* _TEXT SHOWN_
- Specialty: Ophthalmology

= Diffuse lamellar keratitis =

Diffuse lamellar keratitis (DLK) is a sterile inflammation of the cornea which may occur after refractive surgery, such as LASIK. Its incidence has been estimated to be 1 in 500 patients, though this may be as high as 32% in some cases.

== Signs and symptoms ==
Patients typically present within one week of surgery with eye pain, photophobia, conjunctivitis, or excessive tear production.

==Risk factors==
DLK is predominantly associated with Lasik, as the creation of a flap creates a potential space for cells to accumulate. Individuals with atopic conditions with pre-existing allergic conjunctivitis, or ocular rosacea, are more prone to developing the condition after surgery. Some authors have reported that moderate to severe eye allergies and chronic allergic conjunctivitis are an absolute contraindication to the LASIK procedure. This is in distinction to findings of earlier studies. Keratitis can also occur after photorefractive keratectomy (PRK), although because it occurs in the setting of infection, it is distinct from the sterile infiltrates of DLK. DLK can also occur following myopic keratomileusis, in which a disc of corneal tissue is removed, shaped and sutured back into place, although this technique is more historical, having been replaced by Lasik and PRK.

* _MATERIAL SHOWN_
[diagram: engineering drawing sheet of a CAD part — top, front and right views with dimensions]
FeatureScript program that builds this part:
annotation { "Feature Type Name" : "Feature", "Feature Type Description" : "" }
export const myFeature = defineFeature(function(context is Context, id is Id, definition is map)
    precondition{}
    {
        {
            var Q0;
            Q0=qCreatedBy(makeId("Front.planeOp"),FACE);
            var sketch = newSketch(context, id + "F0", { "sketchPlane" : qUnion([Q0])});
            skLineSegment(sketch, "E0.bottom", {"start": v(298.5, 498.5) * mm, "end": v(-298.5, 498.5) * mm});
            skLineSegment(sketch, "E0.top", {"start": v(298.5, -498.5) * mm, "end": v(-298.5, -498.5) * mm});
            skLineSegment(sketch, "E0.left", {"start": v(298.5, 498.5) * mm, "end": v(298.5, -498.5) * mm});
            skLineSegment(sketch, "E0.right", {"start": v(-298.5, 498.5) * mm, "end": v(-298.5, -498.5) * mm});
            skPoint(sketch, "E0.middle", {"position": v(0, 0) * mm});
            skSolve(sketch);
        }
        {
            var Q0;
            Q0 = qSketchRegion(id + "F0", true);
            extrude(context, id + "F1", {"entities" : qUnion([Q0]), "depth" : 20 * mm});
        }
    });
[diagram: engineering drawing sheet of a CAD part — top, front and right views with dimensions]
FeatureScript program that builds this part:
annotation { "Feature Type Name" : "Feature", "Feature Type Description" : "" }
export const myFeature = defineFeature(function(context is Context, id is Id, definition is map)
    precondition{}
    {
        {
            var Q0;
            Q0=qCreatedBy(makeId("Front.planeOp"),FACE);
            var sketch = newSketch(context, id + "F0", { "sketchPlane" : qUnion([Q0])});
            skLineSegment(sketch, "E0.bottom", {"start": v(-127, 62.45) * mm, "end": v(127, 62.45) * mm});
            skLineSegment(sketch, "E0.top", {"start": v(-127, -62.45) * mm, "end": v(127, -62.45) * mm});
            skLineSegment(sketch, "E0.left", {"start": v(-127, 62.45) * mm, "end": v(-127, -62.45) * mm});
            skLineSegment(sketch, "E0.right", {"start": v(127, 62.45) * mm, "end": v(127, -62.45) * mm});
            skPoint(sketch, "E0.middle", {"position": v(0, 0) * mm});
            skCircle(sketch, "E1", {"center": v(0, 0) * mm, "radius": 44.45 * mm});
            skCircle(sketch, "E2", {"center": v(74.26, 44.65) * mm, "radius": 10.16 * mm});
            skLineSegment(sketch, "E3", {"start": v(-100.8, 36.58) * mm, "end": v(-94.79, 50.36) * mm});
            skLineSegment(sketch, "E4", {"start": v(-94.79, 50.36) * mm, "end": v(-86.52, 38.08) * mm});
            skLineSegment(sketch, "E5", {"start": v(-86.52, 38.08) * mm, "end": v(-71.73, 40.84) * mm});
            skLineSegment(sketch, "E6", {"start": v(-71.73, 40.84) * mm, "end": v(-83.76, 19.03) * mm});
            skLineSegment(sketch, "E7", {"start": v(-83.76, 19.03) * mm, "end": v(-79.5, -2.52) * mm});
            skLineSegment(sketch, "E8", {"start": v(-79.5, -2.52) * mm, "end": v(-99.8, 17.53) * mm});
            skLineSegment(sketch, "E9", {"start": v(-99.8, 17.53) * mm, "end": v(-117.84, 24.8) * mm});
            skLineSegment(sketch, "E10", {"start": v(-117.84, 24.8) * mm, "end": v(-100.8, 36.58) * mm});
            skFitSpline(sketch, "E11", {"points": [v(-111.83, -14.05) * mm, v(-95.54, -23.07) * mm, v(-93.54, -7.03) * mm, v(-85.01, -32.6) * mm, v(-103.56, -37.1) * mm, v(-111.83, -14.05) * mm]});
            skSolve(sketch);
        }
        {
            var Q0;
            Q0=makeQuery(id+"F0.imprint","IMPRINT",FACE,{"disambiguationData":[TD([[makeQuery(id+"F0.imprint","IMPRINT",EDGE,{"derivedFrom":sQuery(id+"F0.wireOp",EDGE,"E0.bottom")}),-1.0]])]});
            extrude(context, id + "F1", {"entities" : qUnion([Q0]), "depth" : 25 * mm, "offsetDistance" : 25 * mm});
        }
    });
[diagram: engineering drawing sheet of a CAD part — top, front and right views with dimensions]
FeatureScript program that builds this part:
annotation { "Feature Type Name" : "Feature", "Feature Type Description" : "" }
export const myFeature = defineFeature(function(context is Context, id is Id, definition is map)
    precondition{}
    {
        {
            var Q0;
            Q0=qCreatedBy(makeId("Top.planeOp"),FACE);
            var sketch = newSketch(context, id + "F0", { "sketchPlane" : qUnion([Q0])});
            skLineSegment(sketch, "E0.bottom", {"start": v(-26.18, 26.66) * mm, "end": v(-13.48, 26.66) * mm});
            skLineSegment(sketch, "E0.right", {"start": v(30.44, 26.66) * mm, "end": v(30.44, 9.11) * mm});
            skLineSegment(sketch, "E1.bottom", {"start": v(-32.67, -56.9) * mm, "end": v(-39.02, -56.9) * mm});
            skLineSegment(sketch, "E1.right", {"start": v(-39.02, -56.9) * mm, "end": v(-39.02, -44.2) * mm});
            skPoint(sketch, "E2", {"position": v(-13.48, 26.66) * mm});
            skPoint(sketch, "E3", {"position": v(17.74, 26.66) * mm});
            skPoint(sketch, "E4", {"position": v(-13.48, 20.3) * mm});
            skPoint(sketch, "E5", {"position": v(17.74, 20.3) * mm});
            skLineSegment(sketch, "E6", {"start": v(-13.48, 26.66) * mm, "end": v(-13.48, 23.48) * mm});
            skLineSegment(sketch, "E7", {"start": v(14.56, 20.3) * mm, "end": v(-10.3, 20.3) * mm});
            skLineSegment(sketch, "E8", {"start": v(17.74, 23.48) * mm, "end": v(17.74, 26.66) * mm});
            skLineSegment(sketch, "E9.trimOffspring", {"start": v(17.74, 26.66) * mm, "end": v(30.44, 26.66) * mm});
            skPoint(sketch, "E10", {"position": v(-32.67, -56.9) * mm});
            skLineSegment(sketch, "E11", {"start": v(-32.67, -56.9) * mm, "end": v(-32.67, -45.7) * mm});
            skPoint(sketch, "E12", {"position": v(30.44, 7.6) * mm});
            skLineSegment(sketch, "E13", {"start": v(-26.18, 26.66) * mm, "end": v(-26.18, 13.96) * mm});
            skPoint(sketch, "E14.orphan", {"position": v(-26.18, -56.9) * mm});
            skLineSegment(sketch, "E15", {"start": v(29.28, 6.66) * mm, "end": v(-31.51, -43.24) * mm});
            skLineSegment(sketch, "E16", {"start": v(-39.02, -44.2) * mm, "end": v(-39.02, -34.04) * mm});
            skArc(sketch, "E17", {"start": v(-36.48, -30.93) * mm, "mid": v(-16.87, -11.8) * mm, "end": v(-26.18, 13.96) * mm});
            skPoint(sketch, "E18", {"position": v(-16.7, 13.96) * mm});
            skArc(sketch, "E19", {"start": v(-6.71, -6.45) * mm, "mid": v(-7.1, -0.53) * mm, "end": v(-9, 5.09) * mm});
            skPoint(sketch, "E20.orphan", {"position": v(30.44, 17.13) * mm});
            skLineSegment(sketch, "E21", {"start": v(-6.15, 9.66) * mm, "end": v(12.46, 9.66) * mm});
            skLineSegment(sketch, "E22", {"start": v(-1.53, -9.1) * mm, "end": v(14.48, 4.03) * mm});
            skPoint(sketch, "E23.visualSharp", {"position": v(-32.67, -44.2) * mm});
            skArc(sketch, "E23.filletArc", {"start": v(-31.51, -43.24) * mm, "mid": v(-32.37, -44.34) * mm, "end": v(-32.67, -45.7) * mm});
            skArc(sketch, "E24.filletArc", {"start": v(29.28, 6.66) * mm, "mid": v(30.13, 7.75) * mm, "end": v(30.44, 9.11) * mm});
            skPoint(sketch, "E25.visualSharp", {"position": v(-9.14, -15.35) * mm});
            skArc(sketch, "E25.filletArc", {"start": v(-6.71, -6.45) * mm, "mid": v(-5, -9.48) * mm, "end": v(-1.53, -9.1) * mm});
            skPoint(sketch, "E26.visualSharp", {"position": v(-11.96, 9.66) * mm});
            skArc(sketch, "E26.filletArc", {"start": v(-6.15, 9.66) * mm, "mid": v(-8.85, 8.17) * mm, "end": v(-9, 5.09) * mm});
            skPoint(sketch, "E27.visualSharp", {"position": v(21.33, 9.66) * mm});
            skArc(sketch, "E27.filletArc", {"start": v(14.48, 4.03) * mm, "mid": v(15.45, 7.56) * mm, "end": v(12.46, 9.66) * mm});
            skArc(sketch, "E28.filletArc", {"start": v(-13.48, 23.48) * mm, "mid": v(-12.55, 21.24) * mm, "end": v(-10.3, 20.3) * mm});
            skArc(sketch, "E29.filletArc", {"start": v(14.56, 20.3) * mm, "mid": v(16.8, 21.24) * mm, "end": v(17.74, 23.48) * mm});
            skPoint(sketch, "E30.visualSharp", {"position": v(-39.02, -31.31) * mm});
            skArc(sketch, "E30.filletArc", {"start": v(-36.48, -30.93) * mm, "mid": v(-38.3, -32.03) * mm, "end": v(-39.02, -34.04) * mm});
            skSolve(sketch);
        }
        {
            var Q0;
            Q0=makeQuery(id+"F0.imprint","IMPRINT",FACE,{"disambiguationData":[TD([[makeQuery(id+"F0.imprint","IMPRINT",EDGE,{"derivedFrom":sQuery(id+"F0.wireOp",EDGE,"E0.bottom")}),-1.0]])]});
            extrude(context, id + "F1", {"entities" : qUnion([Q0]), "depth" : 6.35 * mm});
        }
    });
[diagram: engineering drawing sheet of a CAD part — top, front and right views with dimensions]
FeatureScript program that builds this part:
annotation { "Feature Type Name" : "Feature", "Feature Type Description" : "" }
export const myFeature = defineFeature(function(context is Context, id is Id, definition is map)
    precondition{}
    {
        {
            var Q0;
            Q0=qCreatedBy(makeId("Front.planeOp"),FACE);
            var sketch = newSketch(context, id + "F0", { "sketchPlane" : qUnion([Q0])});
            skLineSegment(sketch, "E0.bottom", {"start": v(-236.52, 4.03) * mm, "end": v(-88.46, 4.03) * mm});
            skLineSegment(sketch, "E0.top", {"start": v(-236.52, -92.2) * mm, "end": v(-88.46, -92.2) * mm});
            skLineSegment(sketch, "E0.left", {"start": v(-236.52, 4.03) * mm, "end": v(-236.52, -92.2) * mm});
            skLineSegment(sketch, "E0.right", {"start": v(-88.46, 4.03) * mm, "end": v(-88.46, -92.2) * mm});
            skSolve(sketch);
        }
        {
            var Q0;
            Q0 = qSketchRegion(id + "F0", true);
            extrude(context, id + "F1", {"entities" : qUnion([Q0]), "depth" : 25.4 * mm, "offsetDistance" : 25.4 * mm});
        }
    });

* _USING THE INFORMATION_
1 – Can you summarize the text on diffuse lamellar keratitis in two sentences?
2 – Would you extend the text on diffuse lamellar keratitis, picking up after its last sentence?

* _RESULTS OF THE TASKS_
1 – Diffuse lamellar keratitis is a sterile inflammation of the cornea that can follow refractive surgery such as LASIK, with an estimated incidence of about 1 in 500 patients, and patients usually present within a week of surgery with eye pain, photophobia, conjunctivitis, or excessive tear production. It is mainly associated with LASIK because the flap creates a potential space where cells can accumulate, people with atopic conditions or ocular rosacea are more prone to it, and it can also occur after myopic keratomileusis.

2 –
== Pathology ==
DLK is usually seen after refractive surgery. Neutrophils infiltrate the corneal stroma in a diffuse, multifocal pattern. Infiltration is confined to the surgical flap interface with no posterior or anterior extension, and overlying epithelium most often remains intact. As it is a sterile process, cultures based on swab tests are negative.

==Diagnosis==

=== Stages ===
There are 4 stages of disease, with stage 4 being the rarest and most severe.
- Stage 1 Cells infiltrate the periphery of the flap, without involving central cornea.
- Stage 2 Peripheral cells migrate to the center of the cornea, and impair vision; presentation is usually 2 to 3 days after surgery.
- Stage 3 Cells at the central cornea form clumps of dense cell aggregates.
- Stage 4 Otherwise known as central toxic keratopathy, stage 4 characteristically has no inflammatory cells at the anterior chamber or cornea, but there is central stromal necrosis, and the cornea becomes opacified; onset is usually 3 to 9 days after refractive surgery.

==Treatment==
Depending on severity, therapies may range from topical or oral anti-inflammatories to irrigation and surgical repair.